Did it work? How close to the actual paint was its simulation? Can you tell it to do the same with different times of day and lighting conditions?

One more small but helpful thing: It’s pretty good at solving “tip of my tongue” forgetful moments, like “What is that movie / book / story / research topic / device where so and so did so and so?”

For anything moderately well known, this works MUCH better than a search engine or a naive Wikipedia search.

To be honest, we won’t know until we paint it, lol, but it’s pretty close. And yes, you can do different lighting situations.

Bitchin’ stereo & LP collection, man! :wink:

Replace the plant with a horrifying writhing mass of giant silkworms.

In case you want to go in that direction.

Huh. You know, I can’t say that ever came up in my considerations for home office decor, but I can see the appeal. Passive income and all that. And plus, if I get enough of them they might just help block the glare from the window.

I mean, they could make a curtain.

This is not new.

In the short story “Trouble Down at Tudsleigh”, first published in 1935, PG Wodehouse relates the (fictional) story of Freddie Widgeon attempting to woo the attractive April Carroway at a country retreat. Freddie learns that April is a big fan of Alfred, Lord Tennyson, and to impress her, he memorizes the text of “The Lady of Shalott”. But knows nothing else about the writer or any of his works.

Things hilariously do not go as planned, but rather instructively, aren’t that much different from the pretentious proclivities and motivations of today! :grinning_face_with_smiling_eyes:

This was also the plot of Roxanne with Steve Martin and Darryl Hannah. (And, of course, the Cyrano de Bergerac original.)

Much of the plot of Cyrano de Bergerac (play) - Wikipedia, written in 1897, some 130 years ago, is the same line. Somebody trying to portray someone they are not to woo their intended mate.

ETA: Ninjaed by 1 minute! Swords at Dawn there, Good Sir John. And no ringers! :slight_smile:

ETA2: Gaah!?!. I originally typed 1797, then tried to fix it to 1897, but typoed a second time to 1997. All good now. I think.

Damn, time goes fast. 1997 was 130 years ago?

You think I care about AI? I only posted to stealth brag.

They’re getting all over my turntable. Pass.

Both turntable and AI related, I found an old 1967 ad for my other turntable that’s in the shop and used Gemini to help clean it up and lightly colorize it, printed it at 8x12" for a whole $3.50 at CVS, bought a $9 fake-walnut frame at Amazon and it’ll look nice on the wall

I asked Claude, Sonnet 4.6 adaptive, to run an SEO analysis on our company’s website.
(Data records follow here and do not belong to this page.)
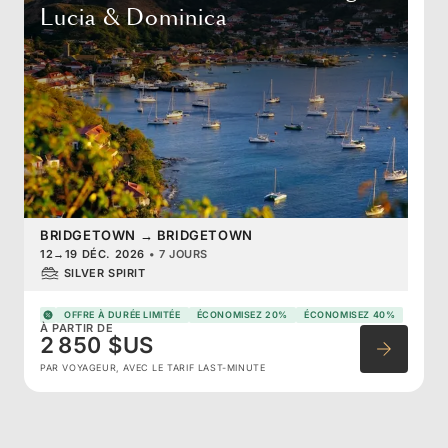
Lucia & Dominica
BRIDGETOWN
→
BRIDGETOWN
12
→
19 DÉC. 2026
•
7 JOURS
SILVER SPIRIT
OFFRE À DURÉE LIMITÉE
ÉCONOMISEZ 20%
ÉCONOMISEZ 40%
À PARTIR DE
2 850 $US
PAR VOYAGEUR, AVEC LE TARIF LAST-MINUTE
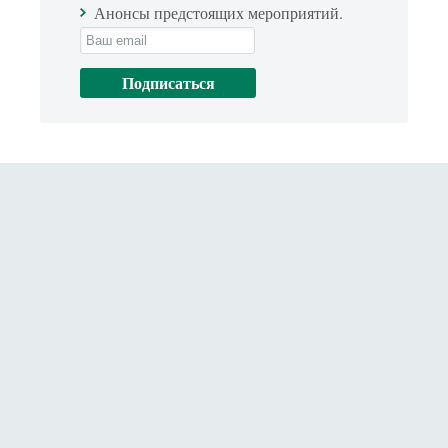
Анонсы предстоящих мероприятий.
It produced a 5-page report, organized what needed to be done from simple fixes to tasks requiring a lot of input/thought, and I sent the report to our web designer, telling her to implement specific solutions ASAP and that I’ll take time next week to do the items which require client input.

My prompt was simple, probably a bit too simple, but it did a decent job. Claude was quite critical of our website (in terms of lead generation), and that’s fine. I did tell Claude to use a nicer tone in the report, lol.

Here was my prompt:

I missed the word “ad” at first and thought you had somehow hooked Gemini up to a 3D printer to help restore an antique turntable. I was both very, very confused and also very impressed.

What did it suggest? Was it just like missing keywords here and there, markup details, or more substantial rewrites?

Did it say anything about optimization for LLMs and not just older search engines?